### [DESCRIPTION OF THE TASK]
All of the data should be repeated exactly; pictures are not part of the copy.

### [PROVIDED ENTRIES]
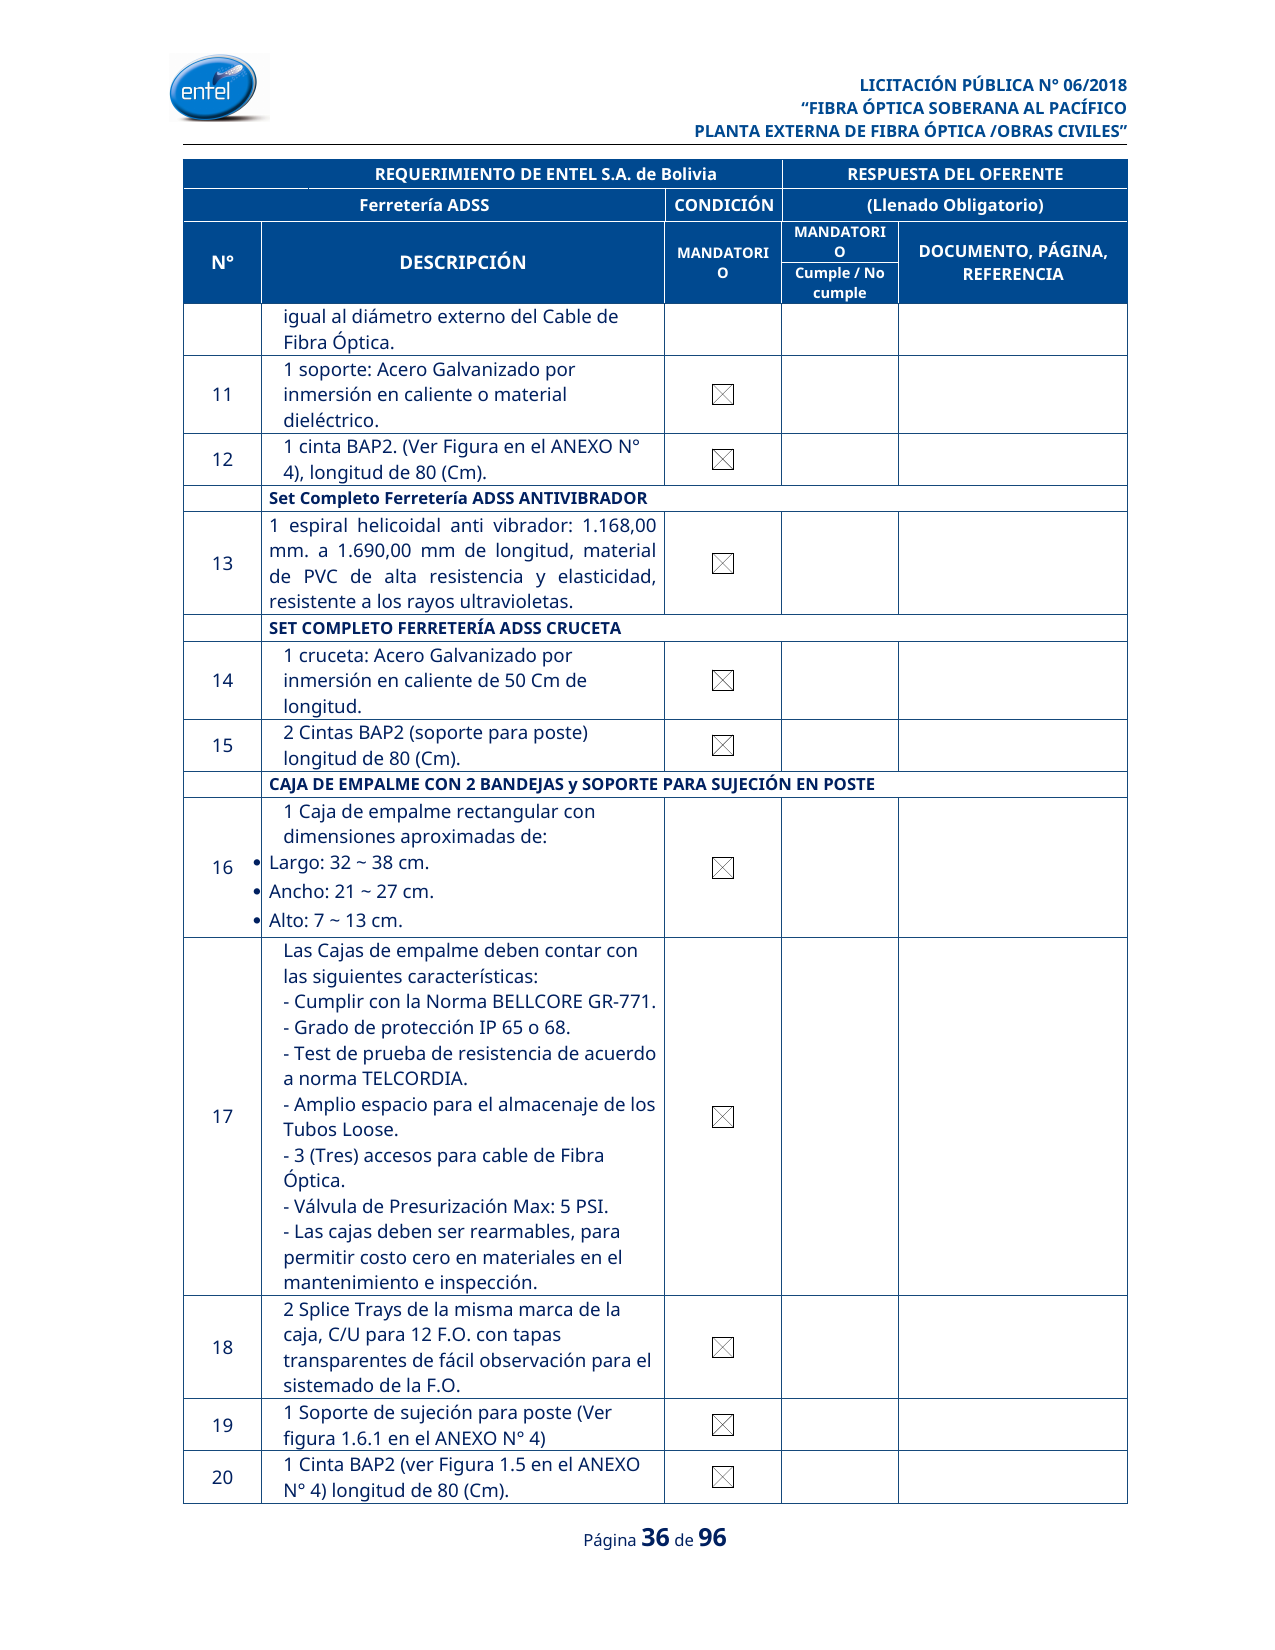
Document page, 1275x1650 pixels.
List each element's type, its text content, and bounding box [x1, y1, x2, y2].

table_cell [665, 798, 781, 937]
table_cell [899, 798, 1127, 937]
table_cell 2 Splice Trays de la misma marca de la caja, C/U para 12 F.O. con tapas transparentes de fácil observación para el sistemado de la F.O. [262, 1296, 664, 1398]
table_cell [782, 1399, 898, 1450]
table_cell [665, 512, 781, 614]
table_cell [899, 434, 1127, 484]
table_cell [665, 1296, 781, 1398]
table_cell 2 Cintas BAP2 (soporte para poste) longitud de 80 (Cm). [262, 720, 664, 771]
table_header RESPUESTA DEL OFERENTE [783, 160, 1127, 188]
table_cell Ferretería ADSS [184, 189, 665, 221]
table_header [184, 160, 308, 188]
table_cell [782, 720, 898, 771]
table_cell DOCUMENTO, PÁGINA, REFERENCIA [899, 222, 1127, 303]
table_cell MANDATORIO [782, 222, 898, 262]
table_cell [782, 1296, 898, 1398]
table_cell [782, 512, 898, 614]
table_cell [184, 615, 261, 641]
table_cell N° [184, 222, 261, 303]
table_cell 1 Caja de empalme rectangular con dimensiones aproximadas de: Largo: 32 ~ 38 cm. Ancho: 21 ~ 27 cm. Alto: 7 ~ 13 cm. [262, 798, 664, 937]
table_cell [665, 434, 781, 484]
table_cell 16 [184, 798, 261, 937]
table_cell [782, 1451, 898, 1502]
table_cell CAJA DE EMPALME CON 2 BANDEJAS y SOPORTE PARA SUJECIÓN EN POSTE [262, 772, 1127, 797]
table_cell [665, 1451, 781, 1502]
table_cell Las Cajas de empalme deben contar con las siguientes características: - Cumplir con la Norma BELLCORE GR-771. - Grado de protección IP 65 o 68. - Test de prueba de resistencia de acuerdo a norma TELCORDIA. - Amplio espacio para el almacenaje de los Tubos Loose. - 3 (Tres) accesos para cable de Fibra Óptica. - Válvula de Presurización Max: 5 PSI. - Las cajas deben ser rearmables, para permitir costo cero en materiales en el mantenimiento e inspección. [262, 938, 664, 1295]
table_cell [665, 304, 781, 355]
table_cell [899, 720, 1127, 771]
table_cell [665, 356, 781, 432]
table_cell [782, 304, 898, 355]
table_cell 1 Cinta BAP2 (ver Figura 1.5 en el ANEXO N° 4) longitud de 80 (Cm). [262, 1451, 664, 1502]
table_cell [665, 1399, 781, 1450]
table_cell 14 [184, 642, 261, 718]
table_cell 12 [184, 434, 261, 484]
table_cell [899, 1296, 1127, 1398]
table_cell 1 cruceta: Acero Galvanizado por inmersión en caliente de 50 Cm de longitud. [262, 642, 664, 718]
table_cell [782, 798, 898, 937]
table_cell 1 Soporte de sujeción para poste (Ver figura 1.6.1 en el ANEXO N° 4) [262, 1399, 664, 1450]
table_cell DESCRIPCIÓN [262, 222, 664, 303]
table_cell [665, 720, 781, 771]
table_cell [899, 642, 1127, 718]
table_cell [782, 938, 898, 1295]
table_cell 20 [184, 1451, 261, 1502]
table_cell [899, 512, 1127, 614]
table_cell Cumple / No cumple [782, 263, 898, 303]
table_cell [899, 1399, 1127, 1450]
table_cell 1 cinta BAP2. (Ver Figura en el ANEXO N° 4), longitud de 80 (Cm). [262, 434, 664, 484]
table_cell [184, 772, 261, 797]
table_cell [184, 486, 261, 511]
table_cell [899, 1451, 1127, 1502]
table_cell 13 [184, 512, 261, 614]
table_cell CONDICIÓN [666, 189, 782, 221]
table_cell [782, 434, 898, 484]
table_cell [665, 938, 781, 1295]
table_cell [899, 938, 1127, 1295]
table_cell MANDATORIO [665, 222, 781, 303]
table_cell [782, 356, 898, 432]
table_cell 1 soporte: Acero Galvanizado por inmersión en caliente o material dieléctrico. [262, 356, 664, 432]
table_cell Set Completo Ferretería ADSS ANTIVIBRADOR [262, 486, 1127, 511]
table_cell 1 elemento de suspensión cable ADSS: Aluminio ZL 101ª; el diámetro debe ser igual al diámetro externo del Cable de Fibra Óptica. [262, 304, 664, 355]
table_cell [665, 642, 781, 718]
table_cell [782, 642, 898, 718]
table_cell 17 [184, 938, 261, 1295]
table_cell 19 [184, 1399, 261, 1450]
table_cell 15 [184, 720, 261, 771]
table_cell [899, 304, 1127, 355]
table_cell 18 [184, 1296, 261, 1398]
table_cell 10 [184, 304, 261, 355]
table_cell SET COMPLETO FERRETERÍA ADSS CRUCETA [262, 615, 1127, 641]
table_cell [899, 356, 1127, 432]
table_cell 1 espiral helicoidal anti vibrador: 1.168,00 mm. a 1.690,00 mm de longitud, material de PVC de alta resistencia y elasticidad, resistente a los rayos ultravioletas. [262, 512, 664, 614]
picture [169, 53, 270, 122]
table_cell (Llenado Obligatorio) [783, 189, 1127, 221]
table_header REQUERIMIENTO DE ENTEL S.A. de Bolivia [309, 160, 782, 188]
table_cell 11 [184, 356, 261, 432]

### [TASK RESULT]
Document page, 1275x1650 pixels.
List each element's type, its text content, and bounding box [x1, y1, x2, y2].

table_cell [665, 798, 781, 937]
table_cell [899, 798, 1127, 937]
table_cell 2 Splice Trays de la misma marca de la caja, C/U para 12 F.O. con tapas transparentes de fácil observación para el sistemado de la F.O. [262, 1296, 664, 1398]
table_cell [782, 1399, 898, 1450]
table_cell [665, 512, 781, 614]
table_cell [899, 434, 1127, 484]
table_cell [665, 1296, 781, 1398]
table_cell 2 Cintas BAP2 (soporte para poste) longitud de 80 (Cm). [262, 720, 664, 771]
table_header RESPUESTA DEL OFERENTE [783, 160, 1127, 188]
table_cell Ferretería ADSS [184, 189, 665, 221]
table_header [184, 160, 308, 188]
table_cell [782, 720, 898, 771]
table_cell DOCUMENTO, PÁGINA, REFERENCIA [899, 222, 1127, 303]
table_cell MANDATORIO [782, 222, 898, 262]
table_cell [782, 1296, 898, 1398]
table_cell [782, 512, 898, 614]
table_cell [184, 615, 261, 641]
table_cell N° [184, 222, 261, 303]
table_cell 1 Caja de empalme rectangular con dimensiones aproximadas de: Largo: 32 ~ 38 cm. Ancho: 21 ~ 27 cm. Alto: 7 ~ 13 cm. [262, 798, 664, 937]
table_cell [665, 434, 781, 484]
table_cell 16 [184, 798, 261, 937]
table_cell [782, 1451, 898, 1502]
table_cell CAJA DE EMPALME CON 2 BANDEJAS y SOPORTE PARA SUJECIÓN EN POSTE [262, 772, 1127, 797]
table_cell [665, 1451, 781, 1502]
table_cell Las Cajas de empalme deben contar con las siguientes características: - Cumplir con la Norma BELLCORE GR-771. - Grado de protección IP 65 o 68. - Test de prueba de resistencia de acuerdo a norma TELCORDIA. - Amplio espacio para el almacenaje de los Tubos Loose. - 3 (Tres) accesos para cable de Fibra Óptica. - Válvula de Presurización Max: 5 PSI. - Las cajas deben ser rearmables, para permitir costo cero en materiales en el mantenimiento e inspección. [262, 938, 664, 1295]
table_cell [665, 304, 781, 355]
table_cell [899, 720, 1127, 771]
table_cell [665, 356, 781, 432]
table_cell [782, 304, 898, 355]
table_cell 1 Cinta BAP2 (ver Figura 1.5 en el ANEXO N° 4) longitud de 80 (Cm). [262, 1451, 664, 1502]
table_cell [665, 1399, 781, 1450]
table_cell 14 [184, 642, 261, 718]
table_cell 12 [184, 434, 261, 484]
table_cell [899, 1296, 1127, 1398]
table_cell 1 cruceta: Acero Galvanizado por inmersión en caliente de 50 Cm de longitud. [262, 642, 664, 718]
table_cell [782, 798, 898, 937]
table_cell 1 Soporte de sujeción para poste (Ver figura 1.6.1 en el ANEXO N° 4) [262, 1399, 664, 1450]
table_cell DESCRIPCIÓN [262, 222, 664, 303]
table_cell [665, 720, 781, 771]
table_cell [899, 642, 1127, 718]
table_cell [782, 938, 898, 1295]
table_cell 20 [184, 1451, 261, 1502]
table_cell [899, 512, 1127, 614]
table_cell Cumple / No cumple [782, 263, 898, 303]
table_cell [899, 1399, 1127, 1450]
table_cell 1 cinta BAP2. (Ver Figura en el ANEXO N° 4), longitud de 80 (Cm). [262, 434, 664, 484]
table_cell [184, 772, 261, 797]
table_cell [184, 486, 261, 511]
table_cell [899, 1451, 1127, 1502]
table_cell 13 [184, 512, 261, 614]
table_cell CONDICIÓN [666, 189, 782, 221]
table_cell [782, 434, 898, 484]
table_cell [665, 938, 781, 1295]
table_cell [899, 938, 1127, 1295]
table_cell MANDATORIO [665, 222, 781, 303]
table_cell [782, 356, 898, 432]
table_cell 1 soporte: Acero Galvanizado por inmersión en caliente o material dieléctrico. [262, 356, 664, 432]
table_cell Set Completo Ferretería ADSS ANTIVIBRADOR [262, 486, 1127, 511]
table_cell 1 elemento de suspensión cable ADSS: Aluminio ZL 101ª; el diámetro debe ser igual al diámetro externo del Cable de Fibra Óptica. [262, 304, 664, 355]
table_cell [665, 642, 781, 718]
table_cell [782, 642, 898, 718]
table_cell 17 [184, 938, 261, 1295]
table_cell 19 [184, 1399, 261, 1450]
table_cell 15 [184, 720, 261, 771]
table_cell [899, 304, 1127, 355]
table_cell 18 [184, 1296, 261, 1398]
table_cell 10 [184, 304, 261, 355]
table_cell SET COMPLETO FERRETERÍA ADSS CRUCETA [262, 615, 1127, 641]
table_cell [899, 356, 1127, 432]
table_cell 1 espiral helicoidal anti vibrador: 1.168,00 mm. a 1.690,00 mm de longitud, material de PVC de alta resistencia y elasticidad, resistente a los rayos ultravioletas. [262, 512, 664, 614]
picture [169, 53, 270, 122]
table_cell (Llenado Obligatorio) [783, 189, 1127, 221]
table_header REQUERIMIENTO DE ENTEL S.A. de Bolivia [309, 160, 782, 188]
table_cell 11 [184, 356, 261, 432]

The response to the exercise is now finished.